01 Feb A New Relationship with Time
It seems that we all agree, regardless of our ideology and perspective, that we are living in strange times. Change and uncertainty are afoot and with it, anxiety abounds. I prefer life to be harmonious and predictable; but I am beginning to believe that this time is planting seeds for new life and deep renewal. Maybe that’s just a coping mechanism in me—time will tell, as they say.
Jean Gebser believed that the next leap in human consciousness would bring about a new relationship with time. Currently, we experience time spatially. We create mental maps in relation to time, dividing it into segments of past, present, and future. For us, time is an empty palate upon which our lives play out. This is one reason that our relationship with time is so conflicted. We never seem to have enough time, on the one hand. On the other hand, we have too much time on our hands and look for ways to kill it. Gebser invited us to pay attention to our language and what it reveals to us about our psyches.
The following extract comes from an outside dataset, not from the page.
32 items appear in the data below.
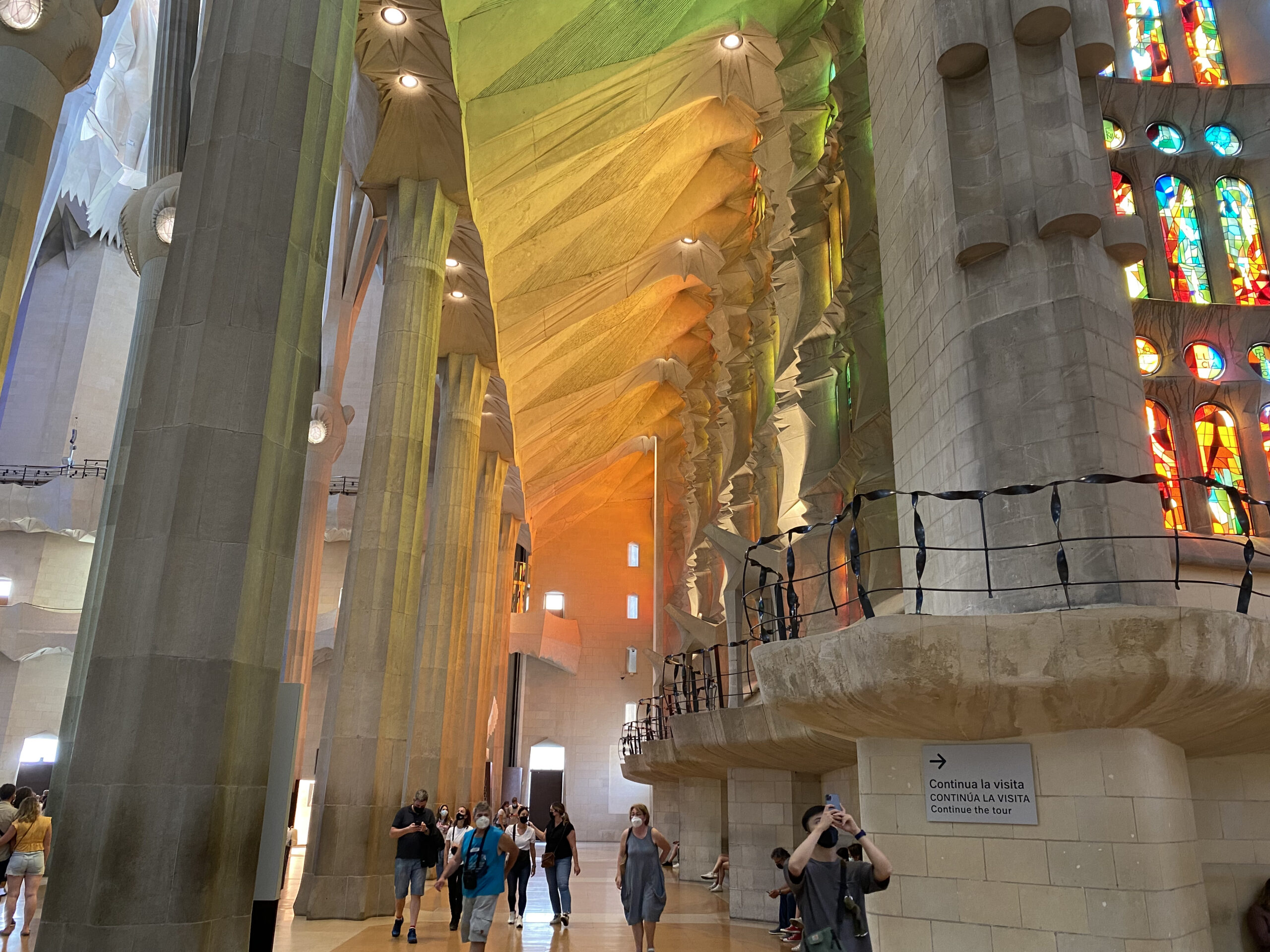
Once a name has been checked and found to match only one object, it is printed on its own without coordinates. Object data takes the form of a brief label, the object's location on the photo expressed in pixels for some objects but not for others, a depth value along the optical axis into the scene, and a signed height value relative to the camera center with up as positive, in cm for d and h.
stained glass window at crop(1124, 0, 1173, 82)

The mental-rational structure of consciousness which has dominated human history for hundreds of years is now revealing its inadequacies for our present moment in time. We sense deep within that something in us is lacking. We sense that something new needs to be born. Maybe a new relationship with and understanding of time is part of the something new which is emerging.
Gebser invited us to begin thinking of time more as a quality than as a quantity. Contemplatives of all backgrounds and all times have sensed this truth. In the silence and emptiness of contemplative practice, something is encountered—something more profound and holy than our minds can contain or begin to understand. Gebser called this something, Origin, which he claimed is ever present. Our minds are great for many things, but subtle and non-mental perception is not one of those. Gebser believed that the next leap in consciousness would integrate our mental and spiritual abilities. I believe that this great evolution is at play among us.
Last night, I witnessed our new Presbytery taking strides toward something new—perhaps. In 2022, certainly our church is moving toward something new. My conviction is that this something new is not to be feared or lamented. If we can learn to embrace it with trust, it will yield surprising results. I believe this. I sense it. I trust that God is with us. See you in Church!